Das Parlament hat kürzlich die Einrichtung einer Versöhnungskommission beschlossen, die sich derzeit konstituiert. Diese Versöhnungskommission soll sich mit Menschenrechtsverletzungen der Vergangenheit befassen, also nicht ausschließlich, aber auch mit den Ereignissen von 1965/66. An der Ernsthaftigkeit dieser Kommission hegen internationale Menschenrechtsorganisationen allerdings große Zweifel. Sie fürchten, dass nicht seriöse Vergangenheitsbewältigung das Ziel ist, sondern dass man möglichst rasch einen Schlussstrich unter die Debatte über die Vergangenheit ziehen will. Strafprozesse und Verurteilungen sollen ausdrücklich vermieden werden.

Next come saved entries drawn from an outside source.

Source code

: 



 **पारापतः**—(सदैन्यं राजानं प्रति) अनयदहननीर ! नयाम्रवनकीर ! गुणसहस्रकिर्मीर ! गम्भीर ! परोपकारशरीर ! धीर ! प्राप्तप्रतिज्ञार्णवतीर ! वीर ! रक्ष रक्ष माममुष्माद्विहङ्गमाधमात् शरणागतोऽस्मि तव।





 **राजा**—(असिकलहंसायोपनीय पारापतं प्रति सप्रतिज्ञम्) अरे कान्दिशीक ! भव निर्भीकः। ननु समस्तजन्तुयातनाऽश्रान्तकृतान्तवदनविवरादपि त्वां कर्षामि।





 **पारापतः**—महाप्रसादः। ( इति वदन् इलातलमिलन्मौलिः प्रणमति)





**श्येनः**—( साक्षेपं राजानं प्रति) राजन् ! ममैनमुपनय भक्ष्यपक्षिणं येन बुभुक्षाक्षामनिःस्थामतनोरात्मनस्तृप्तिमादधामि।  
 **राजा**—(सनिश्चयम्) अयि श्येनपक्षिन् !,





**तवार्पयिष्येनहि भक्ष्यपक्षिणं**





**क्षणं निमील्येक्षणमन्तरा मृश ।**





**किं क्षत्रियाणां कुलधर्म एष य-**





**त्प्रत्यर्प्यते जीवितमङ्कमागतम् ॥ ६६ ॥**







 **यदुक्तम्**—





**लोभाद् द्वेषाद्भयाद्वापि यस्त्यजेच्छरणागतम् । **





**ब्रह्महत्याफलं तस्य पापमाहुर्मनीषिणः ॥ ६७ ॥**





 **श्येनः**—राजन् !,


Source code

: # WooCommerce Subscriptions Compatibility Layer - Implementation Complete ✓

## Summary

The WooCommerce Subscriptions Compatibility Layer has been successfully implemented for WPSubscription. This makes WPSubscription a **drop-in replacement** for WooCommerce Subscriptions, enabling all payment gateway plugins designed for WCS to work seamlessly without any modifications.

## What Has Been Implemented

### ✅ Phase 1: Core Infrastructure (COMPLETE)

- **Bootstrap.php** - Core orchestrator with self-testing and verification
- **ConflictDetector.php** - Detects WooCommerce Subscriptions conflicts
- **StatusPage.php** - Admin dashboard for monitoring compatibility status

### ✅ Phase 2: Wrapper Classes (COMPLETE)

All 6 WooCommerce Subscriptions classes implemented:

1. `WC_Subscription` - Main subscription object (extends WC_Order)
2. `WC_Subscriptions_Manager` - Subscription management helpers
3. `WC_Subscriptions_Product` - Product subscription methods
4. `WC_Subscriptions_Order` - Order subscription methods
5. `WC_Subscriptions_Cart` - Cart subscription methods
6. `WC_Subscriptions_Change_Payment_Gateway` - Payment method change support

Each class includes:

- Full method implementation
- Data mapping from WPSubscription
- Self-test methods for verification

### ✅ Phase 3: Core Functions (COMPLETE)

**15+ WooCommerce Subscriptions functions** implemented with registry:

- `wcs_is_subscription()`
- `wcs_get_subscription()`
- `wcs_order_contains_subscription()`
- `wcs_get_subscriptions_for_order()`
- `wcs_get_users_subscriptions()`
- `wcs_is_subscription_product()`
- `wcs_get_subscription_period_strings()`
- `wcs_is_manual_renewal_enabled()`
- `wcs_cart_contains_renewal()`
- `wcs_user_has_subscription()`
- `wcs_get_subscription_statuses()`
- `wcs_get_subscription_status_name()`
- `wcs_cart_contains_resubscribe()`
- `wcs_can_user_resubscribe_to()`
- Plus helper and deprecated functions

Zahlreiche Opfer wie der bald 80-jährige Pramoedya Ananta Toer und junge Leute wie Wicaksono aber bekennen sich zur Sichtweise von Ibu Sulami. Die Frau, die 20 Jahre in Haft verbracht hatte, gründete Ende der 1990er Jahre das „Indonesische Institut für die Untersuchung des Massakers 1965-66“ (YPKP) und hob 2000 ein Massengrab in Zentraljava aus. 76-jährig verstarb sie Ende 2003. Sie hatte erklärt: „Diese Nation muss den Mut aufbringen, sich ihrer Angst zu stellen, der Wahrheit, die hinter dem Trauma liegt. Nur dann kann sie gesunden und stark werden.“

Brigitte Voykowitsch ist freie Journalistin mit dem Arbeitsschwerpunkt Süd- und Südostasien und lebt in Wien.